Saved entries:

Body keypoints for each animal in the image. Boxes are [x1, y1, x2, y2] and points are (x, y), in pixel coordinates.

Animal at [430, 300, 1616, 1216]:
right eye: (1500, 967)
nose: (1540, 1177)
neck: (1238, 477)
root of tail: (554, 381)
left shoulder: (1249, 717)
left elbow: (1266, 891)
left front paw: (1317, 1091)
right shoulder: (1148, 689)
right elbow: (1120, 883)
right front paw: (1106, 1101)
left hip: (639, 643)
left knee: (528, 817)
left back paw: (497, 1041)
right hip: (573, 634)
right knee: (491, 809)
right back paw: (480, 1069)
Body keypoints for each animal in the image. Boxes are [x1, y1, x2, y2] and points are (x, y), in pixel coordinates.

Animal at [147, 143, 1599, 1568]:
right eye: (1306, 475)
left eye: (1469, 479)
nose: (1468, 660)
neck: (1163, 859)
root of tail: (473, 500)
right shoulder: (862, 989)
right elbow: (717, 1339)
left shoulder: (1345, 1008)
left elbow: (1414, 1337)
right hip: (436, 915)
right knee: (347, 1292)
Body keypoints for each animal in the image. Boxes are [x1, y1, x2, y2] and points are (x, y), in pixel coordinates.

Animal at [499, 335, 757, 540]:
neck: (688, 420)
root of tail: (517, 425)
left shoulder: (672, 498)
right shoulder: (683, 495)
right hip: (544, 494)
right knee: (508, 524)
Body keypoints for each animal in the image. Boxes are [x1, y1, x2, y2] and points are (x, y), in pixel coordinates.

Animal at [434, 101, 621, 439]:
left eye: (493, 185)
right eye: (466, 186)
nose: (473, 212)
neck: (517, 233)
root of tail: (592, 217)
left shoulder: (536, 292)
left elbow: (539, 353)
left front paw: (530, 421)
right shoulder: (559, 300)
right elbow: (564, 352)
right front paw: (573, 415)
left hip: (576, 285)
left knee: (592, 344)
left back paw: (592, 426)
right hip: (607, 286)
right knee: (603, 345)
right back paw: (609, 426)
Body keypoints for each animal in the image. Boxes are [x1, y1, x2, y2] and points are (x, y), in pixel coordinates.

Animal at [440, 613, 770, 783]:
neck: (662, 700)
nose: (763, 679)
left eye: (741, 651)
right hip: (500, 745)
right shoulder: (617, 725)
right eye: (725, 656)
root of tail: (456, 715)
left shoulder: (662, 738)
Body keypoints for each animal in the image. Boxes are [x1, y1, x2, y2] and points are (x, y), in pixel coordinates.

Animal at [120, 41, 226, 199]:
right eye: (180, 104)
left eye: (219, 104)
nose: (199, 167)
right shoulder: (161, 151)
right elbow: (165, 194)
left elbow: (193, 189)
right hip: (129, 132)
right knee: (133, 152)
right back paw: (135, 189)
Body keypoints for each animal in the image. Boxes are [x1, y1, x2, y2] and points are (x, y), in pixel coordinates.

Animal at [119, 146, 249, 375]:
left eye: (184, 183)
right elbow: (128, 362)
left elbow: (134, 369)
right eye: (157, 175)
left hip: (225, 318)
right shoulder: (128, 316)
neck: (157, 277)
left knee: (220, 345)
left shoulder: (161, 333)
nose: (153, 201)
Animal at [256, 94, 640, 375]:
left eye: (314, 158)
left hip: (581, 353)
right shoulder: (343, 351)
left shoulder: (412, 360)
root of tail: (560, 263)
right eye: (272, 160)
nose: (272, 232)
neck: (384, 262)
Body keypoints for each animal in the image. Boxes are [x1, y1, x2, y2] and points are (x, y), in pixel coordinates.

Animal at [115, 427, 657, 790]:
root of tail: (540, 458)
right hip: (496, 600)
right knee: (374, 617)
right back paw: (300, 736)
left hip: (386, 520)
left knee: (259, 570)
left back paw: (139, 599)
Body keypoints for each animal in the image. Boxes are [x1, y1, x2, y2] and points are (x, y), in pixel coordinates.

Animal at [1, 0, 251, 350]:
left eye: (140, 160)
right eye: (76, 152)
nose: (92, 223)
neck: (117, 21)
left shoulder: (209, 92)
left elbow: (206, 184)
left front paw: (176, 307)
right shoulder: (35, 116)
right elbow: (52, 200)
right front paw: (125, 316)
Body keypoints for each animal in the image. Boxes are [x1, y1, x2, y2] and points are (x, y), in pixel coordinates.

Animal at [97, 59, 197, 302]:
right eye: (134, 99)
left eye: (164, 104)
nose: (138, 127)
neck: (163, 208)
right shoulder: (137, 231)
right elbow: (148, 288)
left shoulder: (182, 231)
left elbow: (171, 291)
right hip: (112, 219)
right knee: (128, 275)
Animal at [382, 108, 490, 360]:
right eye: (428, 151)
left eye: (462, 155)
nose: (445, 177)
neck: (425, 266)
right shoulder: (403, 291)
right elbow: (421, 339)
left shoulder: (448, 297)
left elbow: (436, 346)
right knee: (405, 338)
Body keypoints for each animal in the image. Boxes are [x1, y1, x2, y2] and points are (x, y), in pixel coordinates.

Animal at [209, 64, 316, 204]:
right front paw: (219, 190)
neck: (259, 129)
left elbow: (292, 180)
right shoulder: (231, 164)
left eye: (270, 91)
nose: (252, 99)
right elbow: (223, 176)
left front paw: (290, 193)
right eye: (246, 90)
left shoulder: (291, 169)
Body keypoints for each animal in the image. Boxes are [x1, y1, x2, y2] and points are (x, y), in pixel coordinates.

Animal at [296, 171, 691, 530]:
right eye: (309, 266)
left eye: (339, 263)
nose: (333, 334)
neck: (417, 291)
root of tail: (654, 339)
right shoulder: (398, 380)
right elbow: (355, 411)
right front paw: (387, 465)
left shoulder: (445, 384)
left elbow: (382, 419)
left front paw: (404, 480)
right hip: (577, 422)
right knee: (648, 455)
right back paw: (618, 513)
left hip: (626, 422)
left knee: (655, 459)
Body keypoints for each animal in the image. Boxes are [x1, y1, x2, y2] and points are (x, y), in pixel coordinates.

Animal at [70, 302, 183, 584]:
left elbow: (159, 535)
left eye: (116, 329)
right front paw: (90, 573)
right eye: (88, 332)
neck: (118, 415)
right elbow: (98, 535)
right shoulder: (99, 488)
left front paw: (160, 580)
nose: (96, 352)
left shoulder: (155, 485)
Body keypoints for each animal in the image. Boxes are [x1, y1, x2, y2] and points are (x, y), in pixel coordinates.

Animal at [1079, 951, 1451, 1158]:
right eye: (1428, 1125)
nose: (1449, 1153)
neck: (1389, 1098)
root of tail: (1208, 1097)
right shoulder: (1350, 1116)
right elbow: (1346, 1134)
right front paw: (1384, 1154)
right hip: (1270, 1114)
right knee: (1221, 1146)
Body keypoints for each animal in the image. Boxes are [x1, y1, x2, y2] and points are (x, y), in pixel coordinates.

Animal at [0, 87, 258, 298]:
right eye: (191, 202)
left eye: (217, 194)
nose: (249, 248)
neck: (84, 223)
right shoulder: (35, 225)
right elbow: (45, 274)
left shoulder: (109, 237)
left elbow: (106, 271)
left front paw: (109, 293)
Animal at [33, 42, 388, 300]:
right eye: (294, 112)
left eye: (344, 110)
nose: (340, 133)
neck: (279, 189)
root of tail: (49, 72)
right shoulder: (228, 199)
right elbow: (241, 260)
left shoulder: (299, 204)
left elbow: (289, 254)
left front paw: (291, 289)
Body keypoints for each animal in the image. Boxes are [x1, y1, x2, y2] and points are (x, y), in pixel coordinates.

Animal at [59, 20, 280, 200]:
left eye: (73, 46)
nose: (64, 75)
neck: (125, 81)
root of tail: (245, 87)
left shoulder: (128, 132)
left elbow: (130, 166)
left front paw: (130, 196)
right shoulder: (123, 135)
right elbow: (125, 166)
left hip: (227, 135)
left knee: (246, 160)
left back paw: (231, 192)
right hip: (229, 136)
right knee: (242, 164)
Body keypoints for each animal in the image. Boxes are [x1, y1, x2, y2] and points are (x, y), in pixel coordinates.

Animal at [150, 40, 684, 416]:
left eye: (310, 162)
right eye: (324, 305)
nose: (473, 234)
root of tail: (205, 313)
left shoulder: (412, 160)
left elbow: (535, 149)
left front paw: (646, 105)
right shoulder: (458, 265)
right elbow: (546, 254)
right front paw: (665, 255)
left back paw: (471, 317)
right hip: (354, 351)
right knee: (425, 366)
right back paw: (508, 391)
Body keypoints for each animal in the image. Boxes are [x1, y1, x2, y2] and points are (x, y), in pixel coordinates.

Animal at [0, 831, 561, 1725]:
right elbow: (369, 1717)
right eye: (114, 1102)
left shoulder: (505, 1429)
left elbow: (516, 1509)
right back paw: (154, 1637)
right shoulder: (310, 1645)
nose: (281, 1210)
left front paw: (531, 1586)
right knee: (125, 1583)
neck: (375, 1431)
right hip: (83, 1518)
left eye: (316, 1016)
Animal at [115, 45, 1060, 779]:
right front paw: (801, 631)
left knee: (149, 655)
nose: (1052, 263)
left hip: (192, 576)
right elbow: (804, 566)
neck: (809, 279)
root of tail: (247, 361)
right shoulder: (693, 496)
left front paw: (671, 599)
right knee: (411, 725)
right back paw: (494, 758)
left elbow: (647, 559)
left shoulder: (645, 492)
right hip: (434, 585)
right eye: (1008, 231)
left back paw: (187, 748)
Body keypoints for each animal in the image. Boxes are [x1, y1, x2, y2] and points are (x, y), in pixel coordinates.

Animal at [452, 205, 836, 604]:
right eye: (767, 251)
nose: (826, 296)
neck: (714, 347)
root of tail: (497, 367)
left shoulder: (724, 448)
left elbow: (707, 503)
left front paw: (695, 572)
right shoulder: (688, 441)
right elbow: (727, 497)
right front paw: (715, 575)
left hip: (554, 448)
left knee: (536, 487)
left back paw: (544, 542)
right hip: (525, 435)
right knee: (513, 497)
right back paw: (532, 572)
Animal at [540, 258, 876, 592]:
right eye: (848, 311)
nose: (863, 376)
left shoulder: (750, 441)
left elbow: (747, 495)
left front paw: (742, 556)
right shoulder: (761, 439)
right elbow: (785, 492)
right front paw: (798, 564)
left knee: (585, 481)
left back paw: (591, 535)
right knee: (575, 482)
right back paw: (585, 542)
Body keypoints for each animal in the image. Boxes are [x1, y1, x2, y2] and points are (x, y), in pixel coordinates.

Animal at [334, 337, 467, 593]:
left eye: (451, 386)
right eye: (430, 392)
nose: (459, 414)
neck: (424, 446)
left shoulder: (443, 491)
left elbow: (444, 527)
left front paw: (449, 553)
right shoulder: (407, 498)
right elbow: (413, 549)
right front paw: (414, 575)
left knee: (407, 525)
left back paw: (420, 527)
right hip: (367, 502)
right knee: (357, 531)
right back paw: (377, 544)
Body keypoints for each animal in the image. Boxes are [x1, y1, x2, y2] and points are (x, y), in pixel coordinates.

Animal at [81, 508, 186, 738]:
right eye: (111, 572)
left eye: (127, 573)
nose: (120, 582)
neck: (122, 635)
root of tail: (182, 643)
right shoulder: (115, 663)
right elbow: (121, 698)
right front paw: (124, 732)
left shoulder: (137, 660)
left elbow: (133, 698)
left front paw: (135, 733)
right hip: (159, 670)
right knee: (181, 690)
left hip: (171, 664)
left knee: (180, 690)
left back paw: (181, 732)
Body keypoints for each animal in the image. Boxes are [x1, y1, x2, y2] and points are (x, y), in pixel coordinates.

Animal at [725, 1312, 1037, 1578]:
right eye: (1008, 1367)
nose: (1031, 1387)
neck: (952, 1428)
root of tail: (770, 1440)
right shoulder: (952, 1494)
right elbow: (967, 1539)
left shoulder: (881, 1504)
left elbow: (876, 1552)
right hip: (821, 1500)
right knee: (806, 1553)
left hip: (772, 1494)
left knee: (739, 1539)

PROBLEM TO SOLVE :: From the start of the data to the line that holds "right hip: (573, 634)", retype each line exactly, with both ends included.

EXPECTED ANSWER ::
Body keypoints for each animal in the image. Boxes are [x1, y1, x2, y2] and points are (x, y), in pixel coordinates.

Animal at [430, 300, 1616, 1216]:
right eye: (1500, 967)
nose: (1540, 1177)
neck: (1238, 477)
root of tail: (554, 381)
left shoulder: (1249, 717)
left elbow: (1266, 891)
left front paw: (1317, 1091)
right shoulder: (1148, 689)
right elbow: (1120, 883)
right front paw: (1106, 1101)
left hip: (639, 643)
left knee: (528, 817)
left back paw: (497, 1041)
right hip: (573, 634)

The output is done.